*Source text*.

※

# sevcon dcf for gen4 80v 350A with ME0913



## frodus (Apr 12, 2008)

get it from the place that sold you the combo, thats the best bet.


----------



## etlaare (Aug 25, 2009)

frodus said:


> get it from the place that sold you the combo, thats the best bet.


I bought them all second hand separately


----------



## frodus (Apr 12, 2008)

Where did they buy it?

These files aren't readily available publicly, so I'd touch base with the original distributor/reseller or check with motenergy.


----------



## etlaare (Aug 25, 2009)

frodus said:


> Where did they buy it?
> 
> These files aren't readily available publicly, so I'd touch base with the original distributor/reseller or check with motenergy.


I bought the ME0913 new from them but they don't want to help me with the dcf because I am in Europe.

But why should it be such a fuzz ? 
Anybody with this configuration could save their dcf with the DVT and share it.


----------



## frodus (Apr 12, 2008)

※

*Extracted material*.
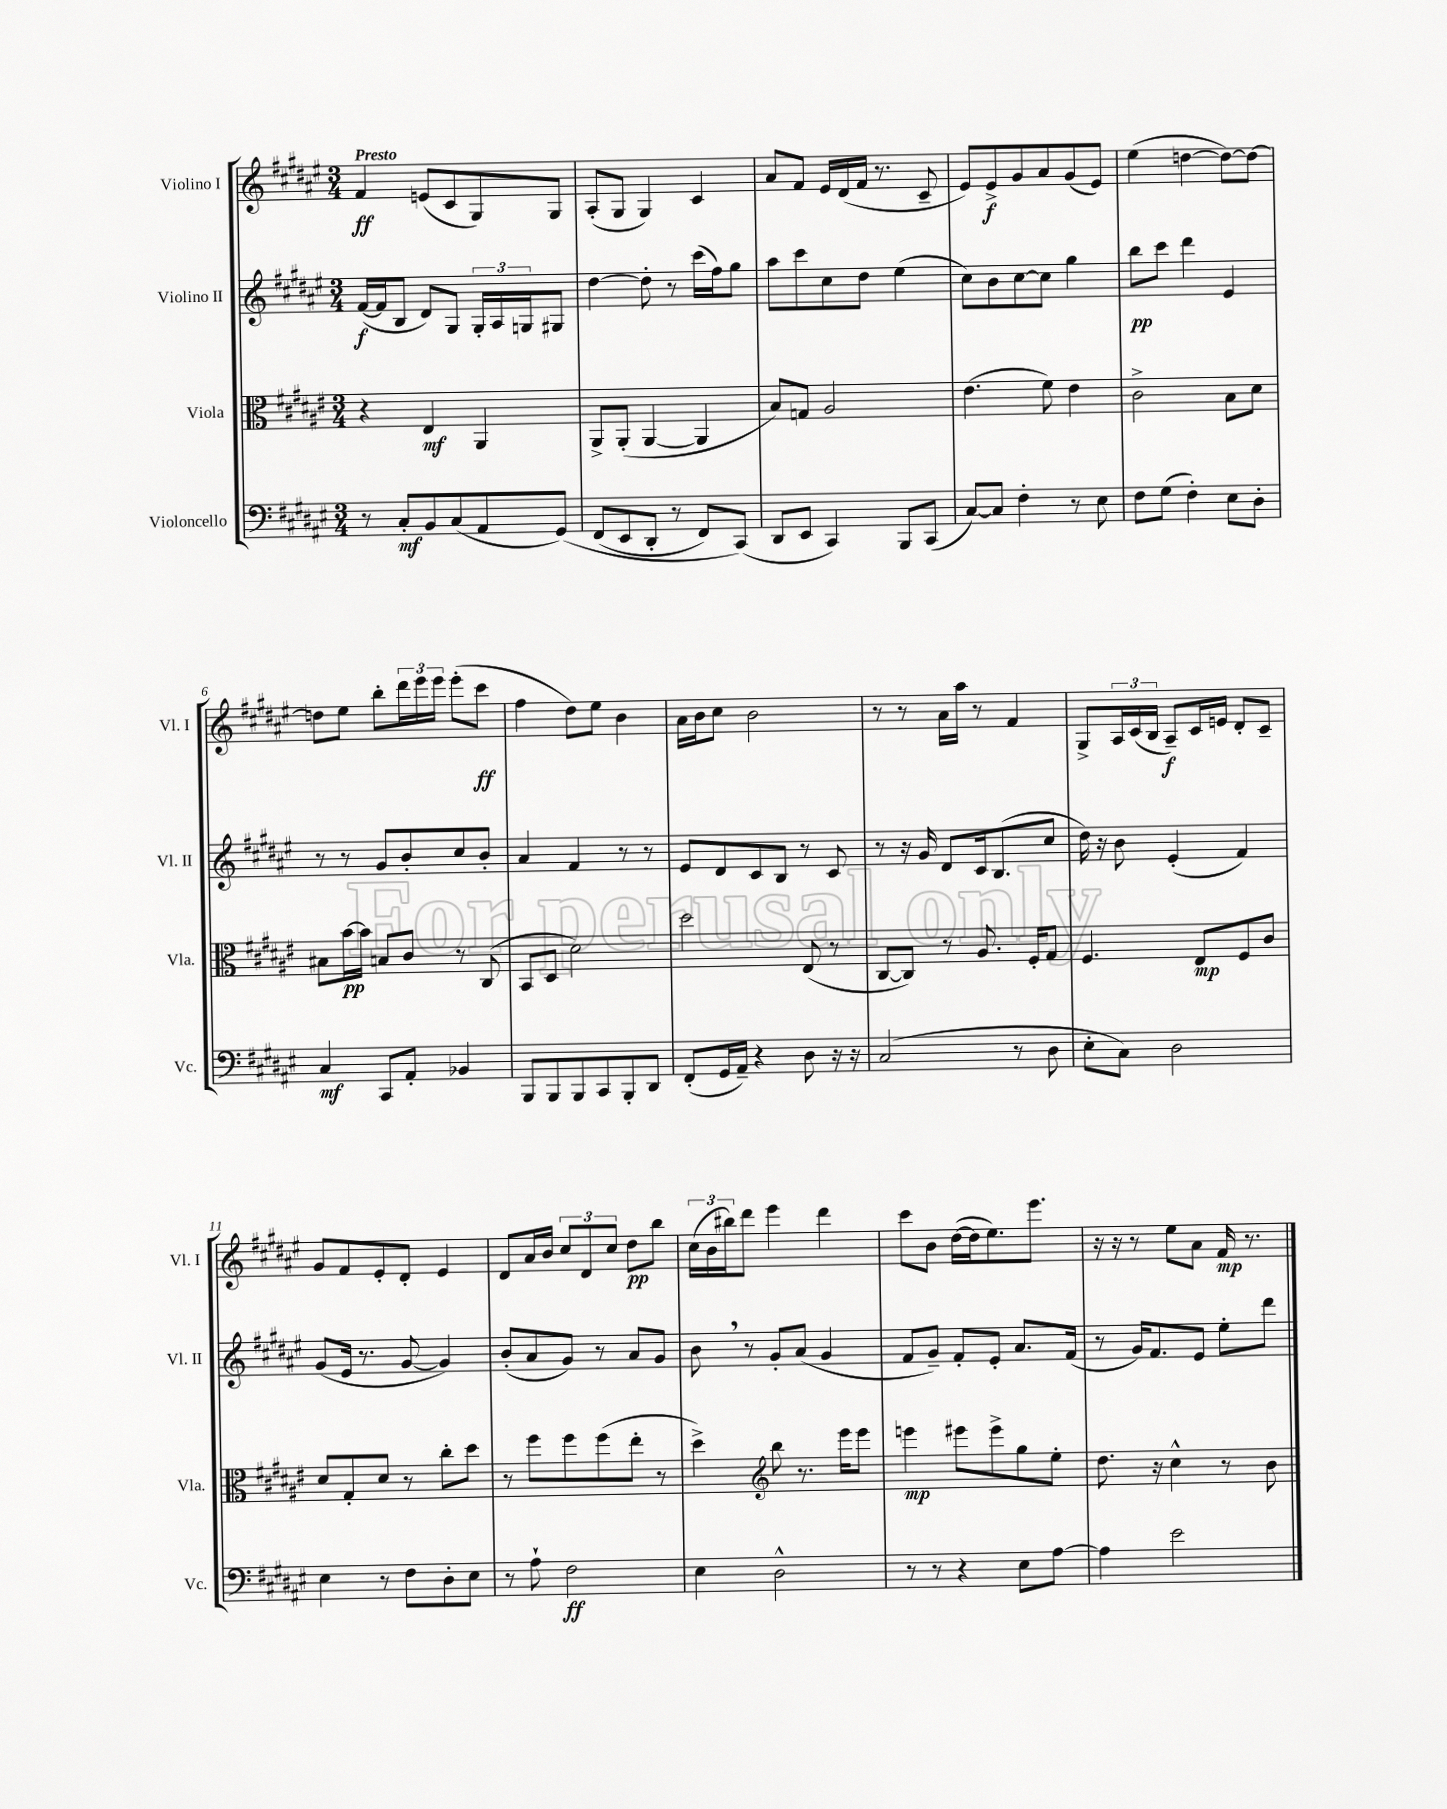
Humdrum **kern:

**kern	**kern	**kern	**kern
*staff4	*staff3	*staff2	*staff1
*clefF4	*clefC3	*clefG2	*clefG2
*k[f#c#g#d#a#e#]	*k[f#c#g#d#a#e#]	*k[f#c#g#d#a#e#]	*k[f#c#g#d#a#e#]
*M3/4	*M3/4	*M3/4	*M3/4
8r	4r	([16f#	4f#
.	.	16f#]	.
8C#'	.	8B	.
8BB	4E#	8d#)	(8e
(8C#	.	8G#	8c#
8AA#	4AA#	24G#'	8G#)
.	.	24A#	.
.	.	24G	.
&(8GG#)	.	8G#	8G#
=	=	=	=
(8FF#	8AA#^	[4dd#	(8A#'
8EE#	(8AA#'	.	8G#
8DD#'	[4AA#	8dd#']	4G#)
8r	.	8r	.
8FF#)	4AA#]	(16ccc#	4c#
.	.	16ff#)	.
(8CC#&)	.	8gg#	.
=	=	=	=
8DD#	8B)	8aa#	8a#
8EE#	8G	8ccc#	8f#
4CC#)	2A#	8cc#	16e#
.	.	.	(16d#
.	.	8dd#	16f#
.	.	.	8.r
8BBB	.	(4ee#	.
(8CC#	.	.	8c#~
=	=	=	=
[8C#)	(4.e#	8cc#)	8e#)
8C#]	.	8b	8e#^
4F#'	.	[8cc#	8g#
.	8f#)	8cc#]	8a#
8r	4e#	4gg#	(8g#
8E#	.	.	8e#)
=	=	=	=
8F#	2c#^	8bb	(4ee#
(8G#	.	8ccc#	.
4F#')	.	4ddd#	[4dd
8E#	8B	4e#	8dd_)
8D#'	8d#	.	8dd_
=	=	=	=
4C#	8B#	8r	8dd]
.	[16b	8r	8ee#
.	16b]	.	.
8CC#	8B	8g#	8bb'
8AA#'	8c#	8b'	24ddd#
.	.	.	24eee#
.	.	.	24eee#
4BB-	8r	8cc#	(8eee#'
.	(8C#	8b'	8ccc#
=	=	=	=
8BBB	8BB	4a#	4ff#
8BBB	8D#	.	.
8BBB	2d#)	4f#	8dd#)
8CC#	.	.	8ee#
8BBB'	.	8r	4b
8DD#	.	8r	.
=	=	=	=
(8FF#'	2dd#	8e#	16a#
.	.	.	16b
16GG#	.	8d#	8cc#
16AA#~)	.	.	.
4r	.	8c#	2b
.	.	8B	.
8D#	(8E#	8r	.
16r	8r	8c#	.
16r	.	.	.
=	=	=	=
(2C#	[8C#	8r	8r
.	8C#])	16r	8r
.	.	16g#	.
.	8r	8d#	16a#
.	.	.	16aa#
.	8.A#	16c#	8r
.	.	(8.B	.
8r	.	.	4f#
.	16F#'	.	.
8D#	8G#	8cc#	.
=	=	=	=
8E#'	4.F#	16dd#)	8G#^
.	.	16r	.
8C#)	.	8b	24A#
.	.	.	(24c#
.	.	.	24B
2D#	.	(4e#'	8A#~)
.	8E#	.	16c#
.	.	.	16e
.	8F#	4f#)	8d#'
.	8c#	.	8c#~
=	=	=	=
4E#	8d#	(8g#	8g#
.	8G#'	16e#	8f#
.	.	8.r	.
8r	8d#	.	8e#'
8F#	8r	[8g#	8d#'
8D#'	8cc#'	4g#])	4e#
8E#	8dd#	.	.
=	=	=	=
8r	8r	(8b'	8d#
8A#`	8ff#	8a#	16a#
.	.	.	16b
2F#	8ff#	8g#)	12cc#
.	.	.	12d#
.	(8ff#	8r	.
.	.	.	12cc#
.	8ee#'	8a#	8dd#
.	8r	8g#	8bb
=	=	=	=
4E#	4dd#^)	8b	(24cc#
.	.	.	24b
.	.	.	24bb#)
.	.	8r	8ddd#
*	*clefG2	*	*
2D#^^	8bb	8g#'	4eee#
.	8.r	(8a#	.
.	.	4g#	4ddd#
.	16eee#	.	.
.	8eee#	.	.
=	=	=	=
8r	4eee	8f#	8ccc#
8r	.	8g#~)	8b
4r	8eee#	8f#'	([16dd#
.	.	.	16dd#]
.	8eee#^	8e#'	8.ee#)
8E#	8gg#	8.a#	.
.	.	.	8.eee#
[8A#	8ee#'	.	.
.	.	(16f#	.
=	=	=	=
4A#]	8.dd#	8r	16r
.	.	.	16r
.	.	16g#)	8r
.	16r	8.f#	.
2e#	4cc#^^	.	8ee#
.	.	8e#	8a#
.	8r	8ee#'	16f#
.	.	.	8.r
.	8b	8ddd#	.
==	==	==	==
*-	*-	*-	*-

※

*Set of tasks*.
1. In the forum thread about the Sevcon DCF file, what reason does etlaare give for not getting help with the DCF?
2. Extend the forum thread about the Sevcon DCF file past the point where it stops.
The records come from a different source than the text.

*Results by task*.
1. etlaare is in Europe.

2.
Most people don't have dvt and a dongle. 

good luck.


----------



## etlaare (Aug 25, 2009)

got it running now 

Will share a blog soon.


----------



## Petermannen (Oct 15, 2020)

etlaare said:


> got it running now
> 
> Will share a blog soon.


Hi, what max rpm do you get out from that combo? With my config file I can not get the motor above 2888rpm. 
/Peter


----------



## riwe (Nov 17, 2011)

Petermannen said:


> Hi, what max rpm do you get out from that combo? With my config file I can not get the motor above 2888rpm.
> /Peter


Hej Peter!

Under motor configuration, what value do you have on Minimum Magnitizing current (lm_min)? I should be around -200 to -250

Sounds like your controller isnt doing an field weakning and becuase of this the motor will not rev.


----------



## Petermannen (Oct 15, 2020)

Hej!
Thanks for the input.
Well it was set to 0.0. 
Is it safe to try 200?
I have now a 48v pack, sevcon gen4 size4 and a ME0913 motor. 
/P


----------



## Petermannen (Oct 15, 2020)

riwe said:


> Hej Peter!
> 
> Under motor configuration, what value do you have on Minimum Magnitizing current (lm_min)? I should be around -200 to -250
> 
> Sounds like your controller isnt doing an field weakning and becuase of this the motor will not rev.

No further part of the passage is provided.